The landing of Curiosity on Mars and breathtaking pictures it is beaming back to the earth is fascinating. We all heard that a NASA team is remotely controlling the car-sized rover as it moves ahead on the Red Planet. The time lag is 14 minutes to get a signal from the rover that is 35.2 crore miles away.

But what if the rover faces a ditch or a rough patch? It is wise enough to send a signal back home, but it will take 14 minutes for it to reach the NASA team. It will take some more time for them to analyse the issue and send directions. It could be too late for the rover.

The NASA team at Jet Propulsion Laboratory (JPL), which controls the rover, has taken a cue from video gamers to plot a path for the rover. On average, the team tests a 40-metre path to test and then guide the rover to a safe drive.
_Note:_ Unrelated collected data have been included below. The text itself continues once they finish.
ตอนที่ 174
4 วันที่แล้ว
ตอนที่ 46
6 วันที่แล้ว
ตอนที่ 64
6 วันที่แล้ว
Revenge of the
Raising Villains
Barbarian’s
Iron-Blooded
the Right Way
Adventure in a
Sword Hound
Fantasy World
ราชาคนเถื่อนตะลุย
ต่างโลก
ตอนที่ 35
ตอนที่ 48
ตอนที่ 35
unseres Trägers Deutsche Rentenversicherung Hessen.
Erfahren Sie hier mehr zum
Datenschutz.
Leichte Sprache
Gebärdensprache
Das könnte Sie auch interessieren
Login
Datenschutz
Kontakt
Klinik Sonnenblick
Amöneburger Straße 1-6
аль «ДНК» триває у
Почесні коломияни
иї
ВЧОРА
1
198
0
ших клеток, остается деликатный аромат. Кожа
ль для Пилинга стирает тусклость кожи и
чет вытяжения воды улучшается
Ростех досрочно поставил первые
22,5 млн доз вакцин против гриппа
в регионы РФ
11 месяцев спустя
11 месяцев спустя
The team is using 3D Vision glasses developed by the chipmaker NVIDIA to see Mars in 3D and plan the rover path in a game-like environment virtually. The team devised a plan to address the challenge.
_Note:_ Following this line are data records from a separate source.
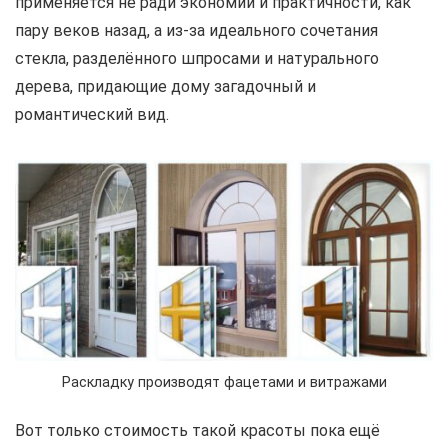
применяется не ради экономии и практичности, как
пару веков назад, а из-за идеального сочетания
стекла, разделённого шпросами и натурального
дерева, придающие дому загадочный и
романтический вид.
Раскладку производят фацетами и витражами
Вот только стоимость такой красоты пока ещё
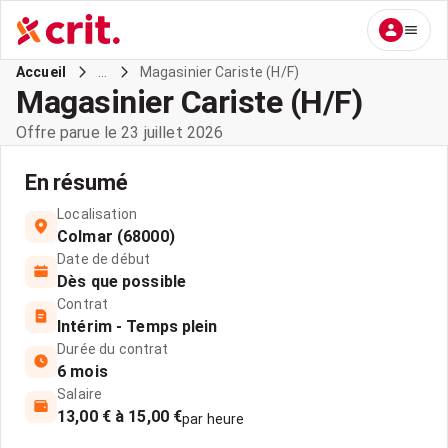
...
Magasinier Cariste (H/F)
Accueil
Magasinier Cariste (H/F)
Offre parue le 23 juillet 2026
En résumé
Localisation
Colmar (68000)
Date de début
Dès que possible
Contrat
Intérim - Temps plein
Durée du contrat
6 mois
Salaire
13,00 € à 15,00 €
par heure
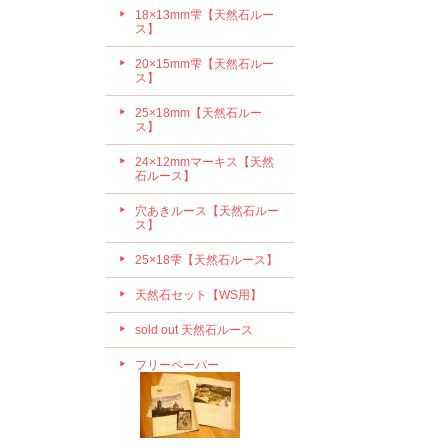
18×13mm雫【天然石ルー
ス】
20×15mm雫【天然石ルー
ス】
25×18mm【天然石ルー
ス】
24×12mmマーキス【天然
石ルース】
穴あきルース【天然石ルー
ス】
25×18雫【天然石ルース】
天然石セット【WS用】
sold out 天然石ルース
フリーペーパー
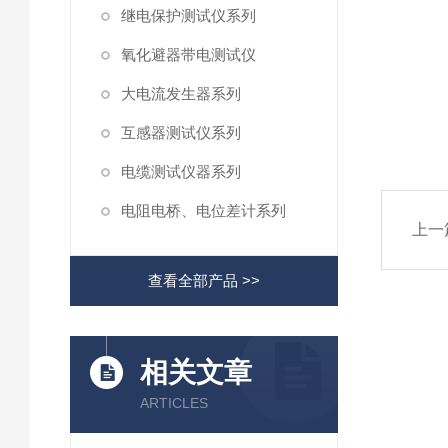
继电保护测试仪系列
氧化避器带电测试仪
大电流发生器系列
互感器测试仪系列
电缆测试仪器系列
电阻电桥、电位差计系列
上一
查看全部产品 >>
相关文章
ARTICLES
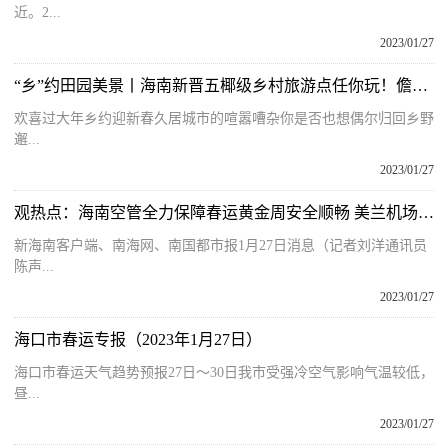
近。2...
2023/01/27
“乡”约田园美景丨海南新晋五椰级乡村旅游点任你玩！儋州有2个
欢喜过大年乡约迎新春久居城市的喧嚣嘈杂你是否也想偶尔归回乡野
邂...
2023/01/27
观热点：海南空管全力保障春运黄金周安全顺畅 美兰机场航班正常率平均达98％
新海南客户端、南海网、南国都市报1月27日消息（记者刘洋通讯员
陈声...
2023/01/27
海口市春运专报（2023年1月27日）
海口市春运天气趋势预报27日～30日我市受强冷空气影响气温较低，
昼...
2023/01/27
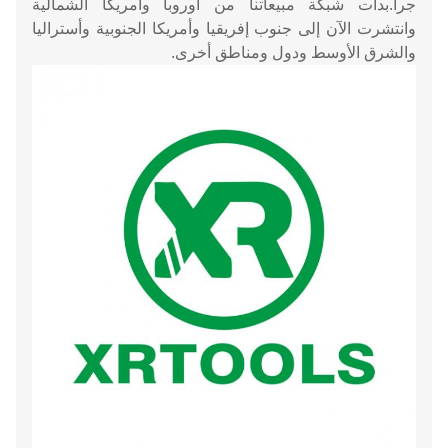
جرا.بدأت شبكة مبيعاتنا من أوروبا وأمريكا الشمالية
وانتشرت الآن إلى جنوب إفريقيا وأمريكا الجنوبية وأستراليا
والشرق الأوسط ودول ومناطق أخرى.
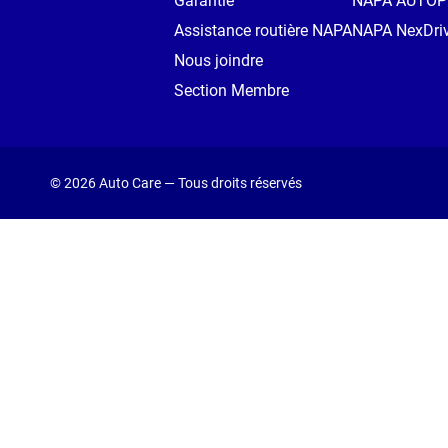
Garantie
NAPA AUTO
Assistance routière NAPA
NAPA NexDri
Nous joindre
Section Membre
© 2026 Auto Care — Tous droits réservés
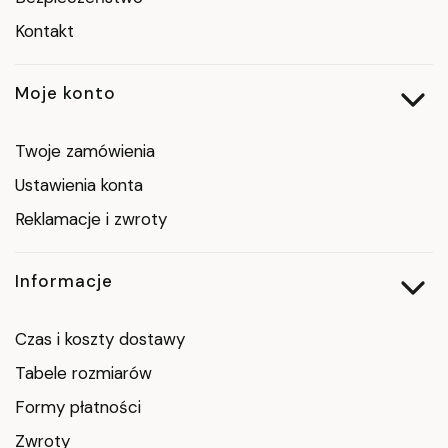
Kontakt
Moje konto
Twoje zamówienia
Ustawienia konta
Reklamacje i zwroty
Informacje
Czas i koszty dostawy
Tabele rozmiarów
Formy płatności
Zwroty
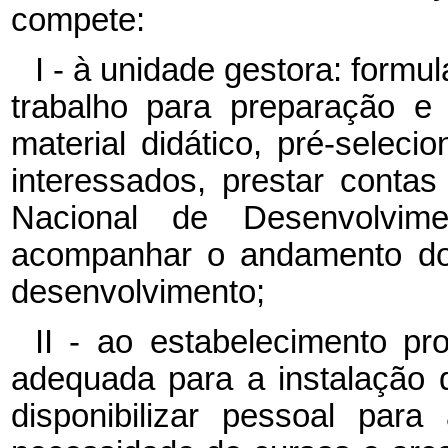
compete:
I - à unidade gestora: formu
trabalho para preparação e 
material didático, pré-seleci
interessados, prestar conta
Nacional de Desenvolv
acompanhar o andamento dos
desenvolvimento;
II - ao estabelecimento prod
adequada para a instalação 
disponibilizar pessoal para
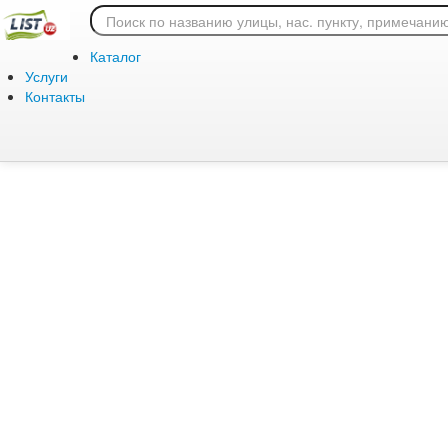
Ошибка 404: страница
Каталог
Услуги
Контакты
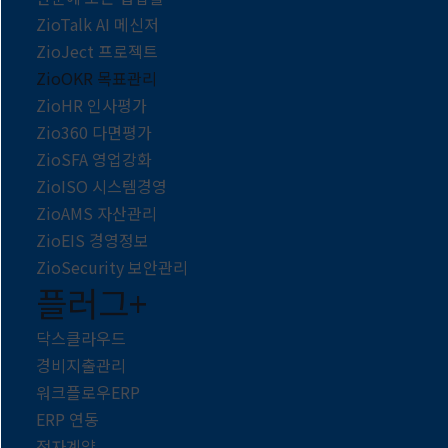
ZioTalk AI 메신저
ZioJect 프로젝트
ZioOKR 목표관리
ZioHR 인사평가
Zio360 다면평가
ZioSFA 영업강화
ZioISO 시스템경영
ZioAMS 자산관리
ZioEIS 경영정보
ZioSecurity 보안관리
플러그+
닥스클라우드
경비지출관리
워크플로우ERP
ERP 연동
전자계약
“The team developed a simulated environment, like a video game, to test each action before telling the rover to move. The Robot Sequencing and Visualisation Program, or RSVP, is a fully 3D virtual environment with Martian terrain captured by the rover,” an NVIDIA release said.
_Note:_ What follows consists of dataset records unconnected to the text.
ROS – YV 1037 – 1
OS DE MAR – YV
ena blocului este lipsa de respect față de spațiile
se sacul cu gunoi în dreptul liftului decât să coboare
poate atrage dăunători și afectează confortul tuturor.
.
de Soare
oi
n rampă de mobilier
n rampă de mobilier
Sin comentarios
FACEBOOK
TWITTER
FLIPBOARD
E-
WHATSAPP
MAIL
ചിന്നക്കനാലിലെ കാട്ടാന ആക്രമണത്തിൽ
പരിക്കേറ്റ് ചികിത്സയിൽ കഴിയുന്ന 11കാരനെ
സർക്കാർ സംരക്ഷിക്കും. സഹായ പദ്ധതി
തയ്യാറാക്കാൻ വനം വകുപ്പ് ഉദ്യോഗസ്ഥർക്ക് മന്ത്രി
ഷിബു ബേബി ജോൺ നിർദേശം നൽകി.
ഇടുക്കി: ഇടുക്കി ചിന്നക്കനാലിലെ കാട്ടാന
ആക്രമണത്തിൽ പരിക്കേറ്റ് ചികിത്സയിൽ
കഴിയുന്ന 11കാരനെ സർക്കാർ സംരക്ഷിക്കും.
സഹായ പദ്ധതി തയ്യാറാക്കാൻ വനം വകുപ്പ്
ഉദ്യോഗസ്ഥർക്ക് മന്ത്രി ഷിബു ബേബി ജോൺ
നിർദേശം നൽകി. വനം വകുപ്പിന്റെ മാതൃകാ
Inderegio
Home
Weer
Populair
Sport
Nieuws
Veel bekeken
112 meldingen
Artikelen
“By inserting a detailed 3D model of Curiosity, and using off-the-shelf 3D Vision glasses, the JPL team can model every movement to see how Curiosity would behave. This not only helps with navigation, but also helps them test complicated movements of the robotic arm (like drilling and recovering soil samples) to ensure each motion will be unimpeded,” it said.

Using NVIDIA Quadro 5000 graphics cards, 120-Hz Planar 3D Vision-ready LCDs and 3D Vision glasses, the team can watch a realistic rendering of Curiosity moving through the Gale Crater in real time.